The problem:
Quote exactly the lines from the start of the entries to the one with "Salone del Mobile 2026: diseño, materia y fu", both ends included.

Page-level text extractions
================================

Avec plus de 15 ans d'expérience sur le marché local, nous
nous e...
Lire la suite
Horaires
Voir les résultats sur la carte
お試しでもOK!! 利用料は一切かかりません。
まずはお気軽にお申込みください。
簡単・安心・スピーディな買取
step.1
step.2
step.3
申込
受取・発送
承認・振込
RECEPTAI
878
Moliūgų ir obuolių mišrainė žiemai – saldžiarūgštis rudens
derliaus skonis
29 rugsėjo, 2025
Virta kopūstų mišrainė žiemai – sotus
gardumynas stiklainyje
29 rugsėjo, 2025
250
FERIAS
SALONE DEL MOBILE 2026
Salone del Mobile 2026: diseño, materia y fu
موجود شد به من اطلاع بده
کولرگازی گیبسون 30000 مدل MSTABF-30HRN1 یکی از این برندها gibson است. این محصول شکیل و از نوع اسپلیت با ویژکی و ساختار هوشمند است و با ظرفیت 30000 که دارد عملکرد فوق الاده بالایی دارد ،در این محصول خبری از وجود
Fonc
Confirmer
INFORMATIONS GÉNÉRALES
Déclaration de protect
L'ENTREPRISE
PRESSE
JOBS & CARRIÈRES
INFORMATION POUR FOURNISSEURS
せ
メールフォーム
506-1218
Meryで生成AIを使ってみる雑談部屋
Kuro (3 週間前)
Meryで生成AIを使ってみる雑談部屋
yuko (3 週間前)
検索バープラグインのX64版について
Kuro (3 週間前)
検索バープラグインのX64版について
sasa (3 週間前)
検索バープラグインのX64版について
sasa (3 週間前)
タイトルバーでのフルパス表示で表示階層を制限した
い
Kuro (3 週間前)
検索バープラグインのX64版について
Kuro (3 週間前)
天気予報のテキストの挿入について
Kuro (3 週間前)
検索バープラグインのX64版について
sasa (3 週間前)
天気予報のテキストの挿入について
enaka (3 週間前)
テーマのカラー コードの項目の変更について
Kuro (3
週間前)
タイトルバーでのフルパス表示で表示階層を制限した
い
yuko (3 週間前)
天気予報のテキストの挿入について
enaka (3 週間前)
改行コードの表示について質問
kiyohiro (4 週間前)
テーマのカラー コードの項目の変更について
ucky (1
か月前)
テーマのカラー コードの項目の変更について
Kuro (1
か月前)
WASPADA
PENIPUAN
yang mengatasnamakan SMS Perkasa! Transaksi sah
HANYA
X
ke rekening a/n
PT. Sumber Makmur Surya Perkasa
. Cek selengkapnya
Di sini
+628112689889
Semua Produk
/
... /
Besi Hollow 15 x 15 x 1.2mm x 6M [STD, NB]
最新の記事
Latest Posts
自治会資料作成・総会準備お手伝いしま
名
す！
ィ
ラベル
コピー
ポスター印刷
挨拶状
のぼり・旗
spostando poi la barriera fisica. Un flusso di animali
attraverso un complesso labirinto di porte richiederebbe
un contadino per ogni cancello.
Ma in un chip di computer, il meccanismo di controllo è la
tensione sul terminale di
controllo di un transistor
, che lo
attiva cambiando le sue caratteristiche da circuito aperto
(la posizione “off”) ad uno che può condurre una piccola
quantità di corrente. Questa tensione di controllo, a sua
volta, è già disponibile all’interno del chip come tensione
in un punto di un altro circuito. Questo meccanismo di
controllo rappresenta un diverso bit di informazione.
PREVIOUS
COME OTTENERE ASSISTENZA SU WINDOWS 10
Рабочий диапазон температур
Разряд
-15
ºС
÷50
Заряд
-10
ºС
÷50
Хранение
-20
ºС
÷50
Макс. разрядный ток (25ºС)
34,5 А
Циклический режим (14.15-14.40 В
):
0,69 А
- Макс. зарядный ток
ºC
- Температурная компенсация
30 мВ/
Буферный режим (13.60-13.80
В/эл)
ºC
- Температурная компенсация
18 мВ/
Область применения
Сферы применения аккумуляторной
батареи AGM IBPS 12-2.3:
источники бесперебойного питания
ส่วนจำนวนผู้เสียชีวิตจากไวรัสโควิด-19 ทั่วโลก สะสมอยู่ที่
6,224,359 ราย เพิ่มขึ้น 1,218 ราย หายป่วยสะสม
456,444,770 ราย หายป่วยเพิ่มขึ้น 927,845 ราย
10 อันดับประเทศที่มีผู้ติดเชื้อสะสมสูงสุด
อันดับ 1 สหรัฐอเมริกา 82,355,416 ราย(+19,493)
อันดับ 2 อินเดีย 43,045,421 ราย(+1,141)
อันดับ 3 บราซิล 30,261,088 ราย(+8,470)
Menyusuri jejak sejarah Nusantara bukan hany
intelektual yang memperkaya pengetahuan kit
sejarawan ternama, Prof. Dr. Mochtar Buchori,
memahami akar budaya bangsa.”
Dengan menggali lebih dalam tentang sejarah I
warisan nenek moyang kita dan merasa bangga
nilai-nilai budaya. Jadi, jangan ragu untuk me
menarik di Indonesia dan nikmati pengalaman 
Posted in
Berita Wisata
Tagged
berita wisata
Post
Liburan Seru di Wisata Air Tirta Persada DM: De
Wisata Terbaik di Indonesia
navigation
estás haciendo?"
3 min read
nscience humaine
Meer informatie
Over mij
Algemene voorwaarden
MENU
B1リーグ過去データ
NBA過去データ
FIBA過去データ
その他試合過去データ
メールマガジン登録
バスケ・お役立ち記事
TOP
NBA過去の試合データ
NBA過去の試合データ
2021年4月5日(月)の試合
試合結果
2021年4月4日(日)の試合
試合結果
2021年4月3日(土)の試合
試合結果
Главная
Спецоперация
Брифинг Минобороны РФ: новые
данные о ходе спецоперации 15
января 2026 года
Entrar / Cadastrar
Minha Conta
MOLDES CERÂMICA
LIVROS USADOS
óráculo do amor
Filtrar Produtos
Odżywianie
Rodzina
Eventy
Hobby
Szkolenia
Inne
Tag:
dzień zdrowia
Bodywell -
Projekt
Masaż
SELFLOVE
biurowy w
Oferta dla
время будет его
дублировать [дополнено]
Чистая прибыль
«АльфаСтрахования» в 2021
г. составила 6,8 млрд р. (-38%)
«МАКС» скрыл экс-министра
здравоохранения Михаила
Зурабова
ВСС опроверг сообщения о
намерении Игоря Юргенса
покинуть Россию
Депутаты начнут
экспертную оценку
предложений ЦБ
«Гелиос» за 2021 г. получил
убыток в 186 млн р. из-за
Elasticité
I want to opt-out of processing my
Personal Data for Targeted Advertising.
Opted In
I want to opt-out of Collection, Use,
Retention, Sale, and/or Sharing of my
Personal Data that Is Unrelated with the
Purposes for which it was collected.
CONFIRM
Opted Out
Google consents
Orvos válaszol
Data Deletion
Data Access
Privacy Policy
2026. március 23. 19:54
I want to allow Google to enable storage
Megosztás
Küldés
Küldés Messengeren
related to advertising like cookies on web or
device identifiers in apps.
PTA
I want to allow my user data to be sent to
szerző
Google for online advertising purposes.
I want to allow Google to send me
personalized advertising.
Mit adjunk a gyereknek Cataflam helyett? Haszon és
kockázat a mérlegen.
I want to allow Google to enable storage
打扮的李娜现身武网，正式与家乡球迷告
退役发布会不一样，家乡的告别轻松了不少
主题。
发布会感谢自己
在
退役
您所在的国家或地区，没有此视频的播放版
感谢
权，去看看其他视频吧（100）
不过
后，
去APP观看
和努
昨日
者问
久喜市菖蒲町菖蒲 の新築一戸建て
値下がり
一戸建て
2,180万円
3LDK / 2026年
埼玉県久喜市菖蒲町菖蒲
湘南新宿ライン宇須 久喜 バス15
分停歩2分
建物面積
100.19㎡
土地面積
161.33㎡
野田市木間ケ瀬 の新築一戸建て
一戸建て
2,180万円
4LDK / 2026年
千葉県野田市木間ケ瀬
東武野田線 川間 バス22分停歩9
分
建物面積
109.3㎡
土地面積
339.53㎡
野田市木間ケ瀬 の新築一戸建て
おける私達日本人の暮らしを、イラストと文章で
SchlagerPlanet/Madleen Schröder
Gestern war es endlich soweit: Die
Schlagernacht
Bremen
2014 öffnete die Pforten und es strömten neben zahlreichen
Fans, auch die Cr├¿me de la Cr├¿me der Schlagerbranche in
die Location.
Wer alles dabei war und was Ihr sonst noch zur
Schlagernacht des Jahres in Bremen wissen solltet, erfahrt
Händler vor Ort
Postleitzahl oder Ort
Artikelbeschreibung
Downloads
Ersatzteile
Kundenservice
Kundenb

================================

Exercise answer:
Avec plus de 15 ans d'expérience sur le marché local, nous
nous e...
Lire la suite
Horaires
Voir les résultats sur la carte
お試しでもOK!! 利用料は一切かかりません。
まずはお気軽にお申込みください。
簡単・安心・スピーディな買取
step.1
step.2
step.3
申込
受取・発送
承認・振込
RECEPTAI
878
Moliūgų ir obuolių mišrainė žiemai – saldžiarūgštis rudens
derliaus skonis
29 rugsėjo, 2025
Virta kopūstų mišrainė žiemai – sotus
gardumynas stiklainyje
29 rugsėjo, 2025
250
FERIAS
SALONE DEL MOBILE 2026
Salone del Mobile 2026: diseño, materia y fu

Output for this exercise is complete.